Ich entschied mich dafür, ihr erst einmal keine Antwort zu geben. Sie verdiente keine Antwort. Noch nicht.

Die Zeit im Taxi kam mir unendlich lang vor. Die Stunde war nicht eine Stunde für mich. Es fühlte sich an wie ein ganzer Tag, den ich in diesem Auto verbrachte.

Leise hörte Linkin Park in meinem Ohr und summte vor mich den Song hin. Lange Zeit fuhren wir nur einen holprigen Feldweg entlang. Immer wieder schlug ich mir den Kopf am Fenster an und fluchte immer wieder über mich. Der Fahrstil des Taxifahrers ließ aber auch noch zu wünschen übrig.

Dann war es soweit. Der Fahrer legte eine strikte Vollbremsung ein und das Auto blieb stehen.

„2 284.56 ZAR", sagte der Fahrer schließlich und blickte mich wartend an.

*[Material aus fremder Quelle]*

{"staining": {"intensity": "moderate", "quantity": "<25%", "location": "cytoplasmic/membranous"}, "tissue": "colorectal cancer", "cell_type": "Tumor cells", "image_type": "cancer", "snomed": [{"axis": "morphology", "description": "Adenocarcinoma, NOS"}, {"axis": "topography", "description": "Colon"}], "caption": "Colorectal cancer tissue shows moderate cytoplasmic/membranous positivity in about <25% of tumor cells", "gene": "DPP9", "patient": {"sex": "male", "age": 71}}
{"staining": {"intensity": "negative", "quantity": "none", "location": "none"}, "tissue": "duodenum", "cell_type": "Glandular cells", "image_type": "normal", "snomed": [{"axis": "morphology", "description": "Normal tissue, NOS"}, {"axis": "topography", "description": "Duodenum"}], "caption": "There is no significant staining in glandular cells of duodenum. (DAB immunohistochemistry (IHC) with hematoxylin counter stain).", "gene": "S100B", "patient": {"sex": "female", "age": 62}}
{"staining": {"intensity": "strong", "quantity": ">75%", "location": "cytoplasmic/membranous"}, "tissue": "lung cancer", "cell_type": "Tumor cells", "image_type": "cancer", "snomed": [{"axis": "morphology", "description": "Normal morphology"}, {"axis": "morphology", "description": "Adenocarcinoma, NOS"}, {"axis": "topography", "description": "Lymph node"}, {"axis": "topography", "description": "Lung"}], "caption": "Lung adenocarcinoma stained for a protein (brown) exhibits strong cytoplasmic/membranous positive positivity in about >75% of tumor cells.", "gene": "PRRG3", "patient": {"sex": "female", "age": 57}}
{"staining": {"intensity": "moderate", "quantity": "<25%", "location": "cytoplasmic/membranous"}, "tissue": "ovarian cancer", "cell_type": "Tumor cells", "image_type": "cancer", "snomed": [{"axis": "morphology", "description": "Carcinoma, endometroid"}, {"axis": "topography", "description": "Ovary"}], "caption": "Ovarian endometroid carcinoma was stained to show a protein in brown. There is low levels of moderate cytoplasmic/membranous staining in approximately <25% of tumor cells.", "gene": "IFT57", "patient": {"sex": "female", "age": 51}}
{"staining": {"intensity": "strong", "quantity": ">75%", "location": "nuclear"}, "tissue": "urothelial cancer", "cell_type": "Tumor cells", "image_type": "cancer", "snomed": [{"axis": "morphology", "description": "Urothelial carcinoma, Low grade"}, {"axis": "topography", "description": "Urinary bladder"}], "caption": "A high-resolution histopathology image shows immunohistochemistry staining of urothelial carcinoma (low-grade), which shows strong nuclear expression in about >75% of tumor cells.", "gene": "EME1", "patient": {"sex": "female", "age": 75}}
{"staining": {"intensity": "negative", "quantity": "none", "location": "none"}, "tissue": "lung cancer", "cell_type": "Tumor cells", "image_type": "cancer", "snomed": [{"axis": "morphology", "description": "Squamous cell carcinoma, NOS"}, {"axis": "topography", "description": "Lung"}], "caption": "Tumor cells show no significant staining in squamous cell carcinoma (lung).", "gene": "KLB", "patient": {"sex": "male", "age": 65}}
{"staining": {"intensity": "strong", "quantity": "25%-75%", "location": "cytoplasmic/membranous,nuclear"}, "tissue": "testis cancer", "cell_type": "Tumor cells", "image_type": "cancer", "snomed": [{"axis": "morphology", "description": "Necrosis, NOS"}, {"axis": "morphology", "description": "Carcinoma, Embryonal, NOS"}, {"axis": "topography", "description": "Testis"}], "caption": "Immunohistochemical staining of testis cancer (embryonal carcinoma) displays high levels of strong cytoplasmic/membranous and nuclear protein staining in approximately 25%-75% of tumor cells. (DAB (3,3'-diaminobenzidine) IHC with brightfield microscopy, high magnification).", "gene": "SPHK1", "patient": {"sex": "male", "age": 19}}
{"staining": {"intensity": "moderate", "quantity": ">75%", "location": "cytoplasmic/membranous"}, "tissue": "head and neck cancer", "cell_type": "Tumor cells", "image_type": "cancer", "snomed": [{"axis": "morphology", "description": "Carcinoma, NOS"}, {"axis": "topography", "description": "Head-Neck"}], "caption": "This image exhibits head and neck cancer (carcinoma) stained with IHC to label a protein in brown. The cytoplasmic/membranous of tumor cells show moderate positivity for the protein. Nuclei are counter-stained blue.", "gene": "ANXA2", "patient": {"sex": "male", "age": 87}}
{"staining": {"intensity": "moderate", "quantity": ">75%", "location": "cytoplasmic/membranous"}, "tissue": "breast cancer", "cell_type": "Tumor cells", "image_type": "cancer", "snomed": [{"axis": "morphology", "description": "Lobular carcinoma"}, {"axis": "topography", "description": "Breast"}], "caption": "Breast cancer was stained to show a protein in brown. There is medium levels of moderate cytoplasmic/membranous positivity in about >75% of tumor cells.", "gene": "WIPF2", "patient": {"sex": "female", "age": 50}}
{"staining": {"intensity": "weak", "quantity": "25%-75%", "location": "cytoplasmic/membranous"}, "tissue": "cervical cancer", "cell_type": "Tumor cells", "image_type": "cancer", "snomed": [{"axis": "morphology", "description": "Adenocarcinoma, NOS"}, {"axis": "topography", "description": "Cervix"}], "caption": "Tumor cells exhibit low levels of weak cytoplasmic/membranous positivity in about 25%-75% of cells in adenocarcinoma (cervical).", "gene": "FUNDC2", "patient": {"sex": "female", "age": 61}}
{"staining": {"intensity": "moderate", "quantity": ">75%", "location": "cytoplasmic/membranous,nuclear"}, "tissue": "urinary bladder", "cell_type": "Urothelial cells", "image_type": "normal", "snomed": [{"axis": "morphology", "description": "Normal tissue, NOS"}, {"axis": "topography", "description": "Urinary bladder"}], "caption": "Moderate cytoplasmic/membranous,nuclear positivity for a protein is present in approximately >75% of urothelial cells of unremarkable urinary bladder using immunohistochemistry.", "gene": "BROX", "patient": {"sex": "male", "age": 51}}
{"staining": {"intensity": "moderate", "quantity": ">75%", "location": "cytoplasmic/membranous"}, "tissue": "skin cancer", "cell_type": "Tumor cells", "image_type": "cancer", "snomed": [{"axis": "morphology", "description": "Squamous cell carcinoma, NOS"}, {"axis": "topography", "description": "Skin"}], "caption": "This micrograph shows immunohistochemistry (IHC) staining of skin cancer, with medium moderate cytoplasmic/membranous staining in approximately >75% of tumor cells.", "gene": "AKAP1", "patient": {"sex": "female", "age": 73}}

Ich seufzte kurz auf. Nach diesem Trip würde ich definitiv vollkommen pleite sein. Keine Frage. Schnell gab ich ihm das Geld und sprang sogleich aus dem Wagen. Er half mir noch den Koffer aus dem Kofferraum zu holen und verschwand dann wieder im Auto. Mit großen Augen sah ich um mich. Um mich herum befanden sich einzelne Palmen. Vor mir stand ein etwas älteres Haus, gebaut aus Holz mit Fenstern, auf dessen Fensterbrettern bunte Blumen standen, die dem ganzen etwas Stimmung gaben. Daneben stand ein weiß gestrichenes Haus, welches schon hochwertiger aussah. Ich blickte noch einmal auf den Zettel, auf dem die Adresse stand und verglich sie mit dem Schild an der Straße. Das war definitiv mein Ziel.

Erneut stauten sich Gedanken in mir an. Noch war es nicht zu spät, all das abzublasen. Ich könnte die Zeit auch woanders verbringen. Ich könnte. Doch ich wollte meinen Vater kennenlernen und jetzt würde ich ihn auch kennenlernen.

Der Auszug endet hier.